Monday, March 16, 2009

AIG

The fact that AIG decided to use $165M of government bailout money to pay bonuses is infuriating. Now, those who know me might be surprised to hear me say this. But there are a couple of things at play. There should not have been a government bailout in the first place. We would not even be dealing with this question. But given that there was a bailout, and that we did pay for it, a properly managed company should have stopped paying bonuses long before it needed a government bailout. AIG says that they are contractually obligated to pay these bonuses. Well, someone didn't do their job and wrote a lousy contract. Any contract worth the paper it's written on ought to have a clause that says if business is in the toilet, bonuses go out the window, end of story. I guess it's the whole bubble thing -- if they tried to write it into the contract, the people getting the bonuses would have hightailed down the road to BJH or some such. And who is paying for this nonsense now? We are. Which brings me back to my first point -- there shouldn't have been a bailout in the first place.

4 comments:

Jane Arizona said...

It's happening everywhere -- my old company just paid its president $1.4 million to leave after being there for just three years. The stock went from around $25 to $2.30.

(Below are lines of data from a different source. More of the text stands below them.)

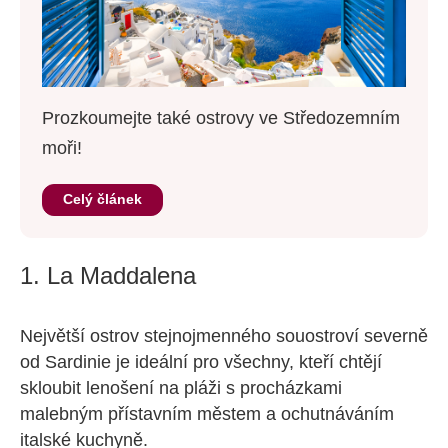
Prozkoumejte také ostrovy ve Středozemním
moři!
Celý článek
1. La Maddalena
Největší ostrov stejnojmenného souostroví severně
od Sardinie je ideální pro všechny, kteří chtějí
skloubit lenošení na pláži s procházkami
malebným přístavním městem a ochutnáváním
italské kuchyně.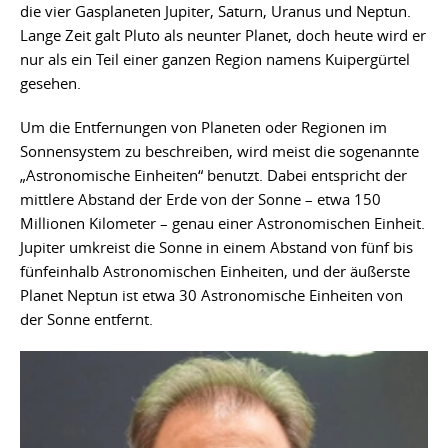
die vier Gasplaneten Jupiter, Saturn, Uranus und Neptun.
Lange Zeit galt Pluto als neunter Planet, doch heute wird er
nur als ein Teil einer ganzen Region namens Kuipergürtel
gesehen.
Um die Entfernungen von Planeten oder Regionen im
Sonnensystem zu beschreiben, wird meist die sogenannte
„Astronomische Einheiten“ benutzt. Dabei entspricht der
mittlere Abstand der Erde von der Sonne – etwa 150
Millionen Kilometer – genau einer Astronomischen Einheit.
Jupiter umkreist die Sonne in einem Abstand von fünf bis
fünfeinhalb Astronomischen Einheiten, und der äußerste
Planet Neptun ist etwa 30 Astronomische Einheiten von
der Sonne entfernt.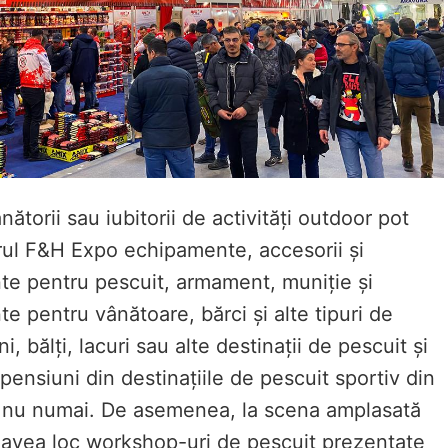
nătorii sau iubitorii de activități outdoor pot
rul F&H Expo echipamente, accesorii și
te pentru pescuit, armament, muniție și
e pentru vânătoare, bărci și alte tipuri de
, bălți, lacuri sau alte destinații de pescuit și
pensiuni din destinațiile de pescuit sportiv din
 nu numai. De asemenea, la scena amplasată
r avea loc workshop-uri de pescuit prezentate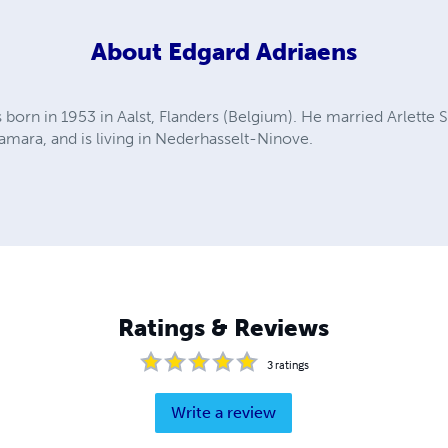
About
Edgard Adriaens
born in 1953 in Aalst, Flanders (Belgium). He married Arlette 
amara, and is living in Nederhasselt-Ninove.
Ratings & Reviews
3
ratings
Write a review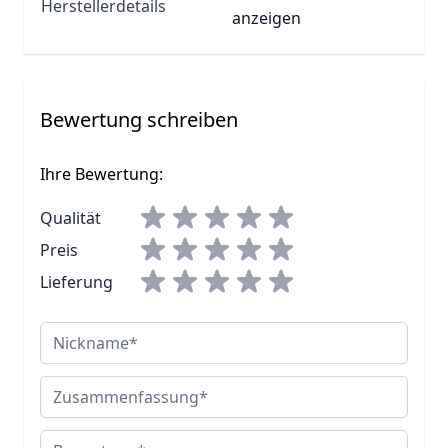
Herstellerdetails
anzeigen
Bewertung schreiben
Ihre Bewertung:
Qualität
Preis
Lieferung
Nickname
Zusammenfassung
Bewertung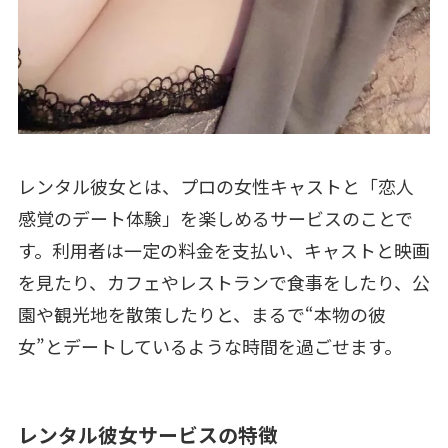
レンタル彼女とは、プロの女性キャストと「恋人
感覚のデート体験」を楽しめるサービスのことで
す。利用者は一定の料金を支払い、キャストと映画
を見たり、カフェやレストランで食事をしたり、公
園や観光地を散策したりと、まるで“本物の彼
女”とデートしているような時間を過ごせます。
レンタル彼女サービスの特徴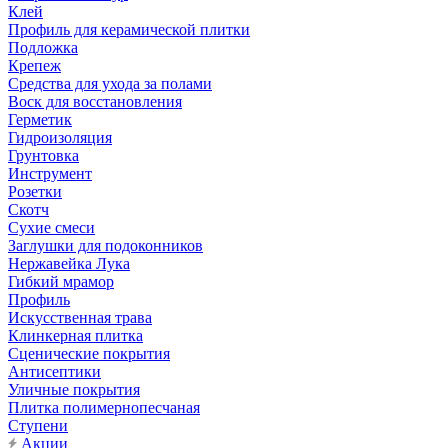
Клей
Профиль для керамической плитки
Подложка
Крепеж
Средства для ухода за полами
Воск для восстановления
Герметик
Гидроизоляция
Грунтовка
Инструмент
Розетки
Скотч
Сухие смеси
Заглушки для подоконников
Нержавейка Лука
Гибкий мрамор
Профиль
Искусственная трава
Клинкерная плитка
Сценические покрытия
Антисептики
Уличные покрытия
Плитка полимернопесчаная
Ступени
Акции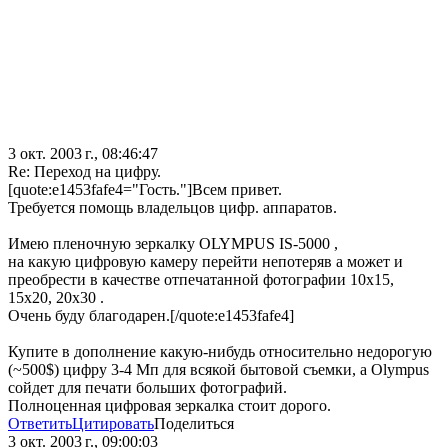
3 окт. 2003 г., 08:46:47
Re: Переход на цифру.
[quote:e1453fafe4="Гость."]Всем привет.
Требуется помощь владельцов цифр. аппаратов.
Имею пленочную зеркалку OLYMPUS IS-5000 ,
на какую цифровую камеру перейти непотеряв а может и
преобрести в качестве отпечатанной фотографии 10x15,
15x20, 20x30 .
Очень буду благодарен.[/quote:e1453fafe4]
Купите в дополнение какую-нибудь относительно недорогую
(~500$) цифру 3-4 Мп для всякой бытовой съемки, а Olympus
сойдет для печати больших фотографий.
Полноценная цифровая зеркалка стоит дорого.
Ответить
Цитировать
Поделиться
3 окт. 2003 г., 09:00:03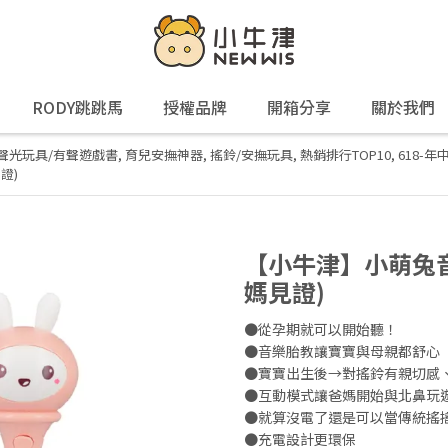
RODY跳跳馬
授權品牌
開箱分享
關於我們
聲光玩具/有聲遊戲書
,
育兒安撫神器
,
搖鈴/安撫玩具
,
熱銷排行TOP10
,
618-年
證)
【小牛津】小萌兔音
媽見證)
●從孕期就可以開始聽！
●音樂胎教讓寶寶與母親都舒心
●寶寶出生後→對搖鈴有親切感
●互動模式讓爸媽開始與北鼻玩
●就算沒電了還是可以當傳統搖
●充電設計更環保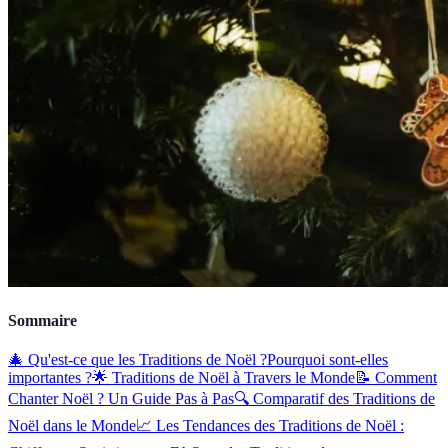
Sommaire
🎄 Qu'est-ce que les Traditions de Noël ?
Pourquoi sont-elles
importantes ?
🌟 Traditions de Noël à Travers le Monde
📝 Comment
Chanter Noël ? Un Guide Pas à Pas
🔍 Comparatif des Traditions de
Noël dans le Monde
📈 Les Tendances des Traditions de Noël :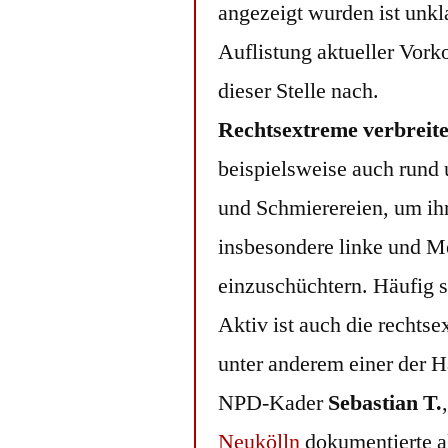
angezeigt wurden ist unkla
Auflistung aktueller Vo
dieser Stelle nach.
Rechtsextreme verbreite
beispielsweise auch rund
und Schmierereien, um ihr
insbesondere linke und M
einzuschüchtern. Häufig s
Aktiv ist auch die rechtse
unter anderem einer der H
NPD-Kader
Sebastian T.
Neukölln
dokumentierte al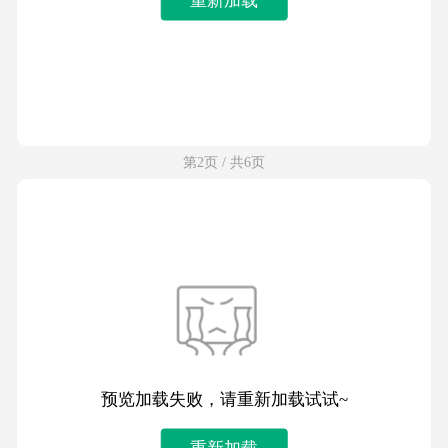
第2页 / 共6页
预览加载失败，请重新加载试试~
重新加载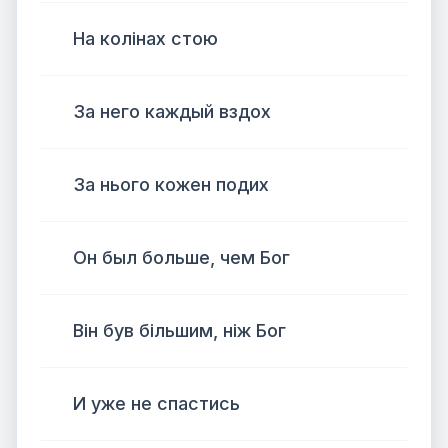
На колінах стою
За него каждый вздох
За нього кожен подих
Он был больше, чем Бог
Він був більшим, ніж Бог
И уже не спастись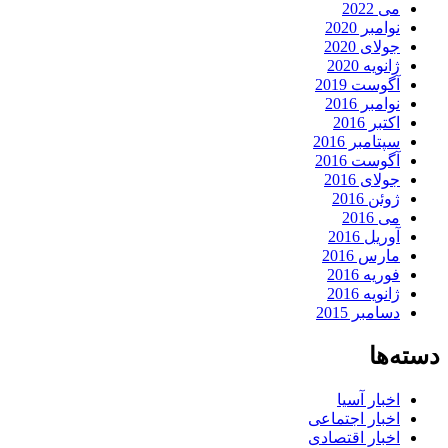
می 2022
نوامبر 2020
جولای 2020
ژانویه 2020
آگوست 2019
نوامبر 2016
اکتبر 2016
سپتامبر 2016
آگوست 2016
جولای 2016
ژوئن 2016
می 2016
آوریل 2016
مارس 2016
فوریه 2016
ژانویه 2016
دسامبر 2015
دسته‌ها
اخبار آسیا
اخبار اجتماعی
اخبار اقتصادی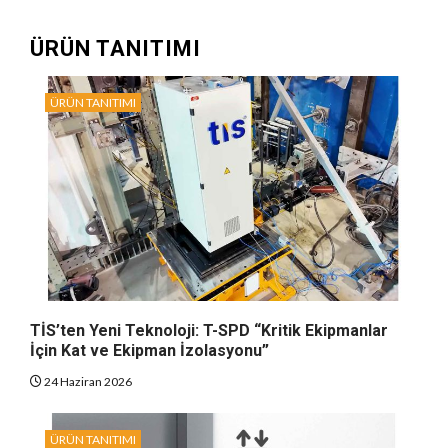
ÜRÜN TANITIMI
ÜRÜN TANITIMI
TİS’ten Yeni Teknoloji: T-SPD “Kritik Ekipmanlar
İçin Kat ve Ekipman İzolasyonu”
24 Haziran 2026
ÜRÜN TANITIMI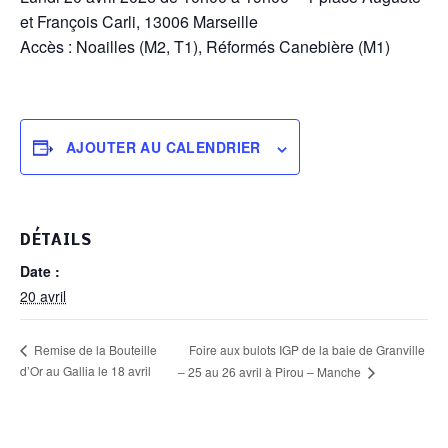
et François Carli, 13006 Marseille
Accès : Noailles (M2, T1), Réformés Canebière (M1)
AJOUTER AU CALENDRIER
DÉTAILS
Date :
20 avril
Foire aux bulots IGP de la baie de Granville
Remise de la Bouteille
d’Or au Gallia le 18 avril
– 25 au 26 avril à Pirou – Manche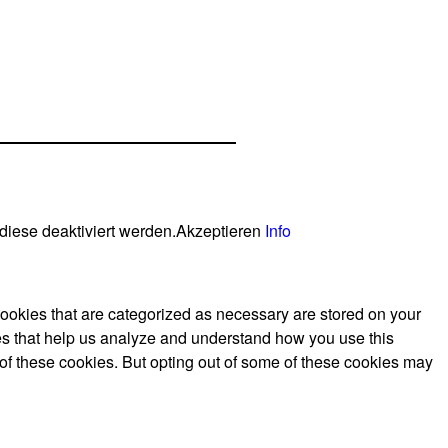
diese deaktiviert werden.
Akzeptieren
Info
cookies that are categorized as necessary are stored on your
kies that help us analyze and understand how you use this
 of these cookies. But opting out of some of these cookies may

I'd love to believe we live in a system that rewards merit, but...

Tony said...

I don't doubt that it's happening everywhere. The only reason AIG is in the news and not your company is the amount of money they got from the government.

Merit?!.. Surely you jest. What our system rewards is financial shenanigans. At that stratospheric level, at least. At my level, I'd like to think it still rewards merit to some degree, though if things continue as they are, it's going to be more along the lines of "Here's a Starbucks card for your hard work and expert knowledge. Go get yourself a latte."

Anonymous said...

I'm bothered by the bonuses too, but I'm bothered more by our failure to break up these companies. As far as I can tell, its not even in the national discourse.

If we are going to save companies that are too big to fail, then doesn't it make sense to immediately make them smaller? It seems pretty obvious to me: if you are too big to fail, then you are too big to exist.

Tony said...

Good point, Mike. I am deeply uncomfortable with breaking a company up by force. If something is too big to exist, it ought to fail on its own for that very reason. Maybe some pieces that fall off can find a way to be successful. But "too big to fail" implies that the repercussions of allowing that to happen are just too catastrophic, and if that's really true, then I don't know what the answer is.